Thanks for the help.


----------



## chef jimmyj (Jul 3, 2016)

Smokin Ts BBQ said:


> Hey guys!
> So my normal pork rub is usually mccormicks apple rub mixed with their pork rub. When I can't find that. I just mix up some kosher salt. Black pepper. White and brown sugar. Onion and garlic powder. Ground coffee. And a ton of paprika for color. It turns out OK. But I wanna take it up a notch. I'm thinking Of maybe cutting some of the paprika. And putting in some cherry kool-aid mix for cherry flavor and a little brighter color so my ribs don't get close to black. *That will work. You will need to play to get the right amount. What is good from the bowl tastes different cooked.*Also. I was thinking of adding honey powder for a different type of sweetness. *I tried this and the Honey flavor was lost. Add Honey in the Foil or brush on before service. *As well as ancho chili powder or curry powder for a little heat to balance out the sweetness. *Ancho adds a nice earthy depth but ZERO heat. Try Ground Guajillo for mild/medium heat or Ground Chiles de Arbol for more punch. I like to mix them up. Ancho, Guajillo and De Arbol.

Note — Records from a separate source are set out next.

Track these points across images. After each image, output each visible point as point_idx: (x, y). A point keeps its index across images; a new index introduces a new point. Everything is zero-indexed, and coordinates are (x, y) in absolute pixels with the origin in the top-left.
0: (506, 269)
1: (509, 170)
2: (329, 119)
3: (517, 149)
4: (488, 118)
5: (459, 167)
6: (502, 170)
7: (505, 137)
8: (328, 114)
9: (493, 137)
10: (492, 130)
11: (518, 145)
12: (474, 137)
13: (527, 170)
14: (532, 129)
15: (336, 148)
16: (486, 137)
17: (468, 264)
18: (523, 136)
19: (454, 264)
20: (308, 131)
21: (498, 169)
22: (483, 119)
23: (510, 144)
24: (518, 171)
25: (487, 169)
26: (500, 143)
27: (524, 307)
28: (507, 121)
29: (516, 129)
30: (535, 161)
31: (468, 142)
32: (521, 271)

McCormick Curry Powder has next to no heat and is muddled. Search Madras Curry or try Garam Masala and add Cayenne or above ground Chiles to your taste. *What do you guys think??? *Other options, a little Chinese Five Spice, Ras el Hanout, Ethiopian Berbere mix, Lebanese 7 Spice blend...Too many possibilities to list...*  I wanna have more of a cherry flavor in my ribs and butts. Cherry coke during the wrap just isn't transferring enough cherry flavor to my meat. Also. I would like to try to keep my ribs "Memphis dry style" as possible. *Have Fun...JJ*
> 
> Thanks for the help.


----------



## unstuckintime (Dec 27, 2016)

Your base rub sounds like mine minus the coffee.  Try using smoked paprika in place of the standard stuff, a little Chilli powder, Cummin and a dash of cinnamon.


----------



## smokin jaynh (Apr 1, 2017)

I often try to turn it up a notch with my rubs. I mostly do a Kansas city style for my pork and chicken. My beef is a bit different. 

Adding some dry mustard can tweak the flavor a bit. My favorite secret, which I don't tell people to often, is Ginger powder. Adds a nice complex layer of flavor, don't over do it. 

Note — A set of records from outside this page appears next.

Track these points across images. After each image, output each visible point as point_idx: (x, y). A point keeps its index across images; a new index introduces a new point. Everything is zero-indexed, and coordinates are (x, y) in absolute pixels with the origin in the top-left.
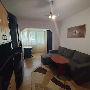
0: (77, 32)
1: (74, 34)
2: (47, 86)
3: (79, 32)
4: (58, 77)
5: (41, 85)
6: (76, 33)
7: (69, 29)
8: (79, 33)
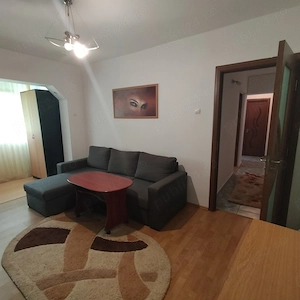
0: (140, 103)
1: (133, 108)
2: (86, 268)
3: (143, 103)
4: (108, 233)
5: (61, 275)
6: (136, 106)
7: (115, 93)
8: (144, 106)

For heat, I'll add some smoked hot paprika in addition to regular paprika. Also the basic cayenne pepper or even some Red flake. Depends on your taste. Little extra black pepper(freshly ground or course) could do the trick also. 

For sweetness I usually rely on the brown sugar I add, but beyond that it's a hefty dose of Agave syrup or being from the northeast I love to add some real maple syrup when I wrap with foil. 

My question is, how are you guys preparing meat before the rub? I tend to slather in a yellow mustard simply for the vinegar properties. I heard someone say to use an oil before the rub which doesn't make much sence to me seeing I was always taught to never add a fat to a fat. 

Thoughts?


----------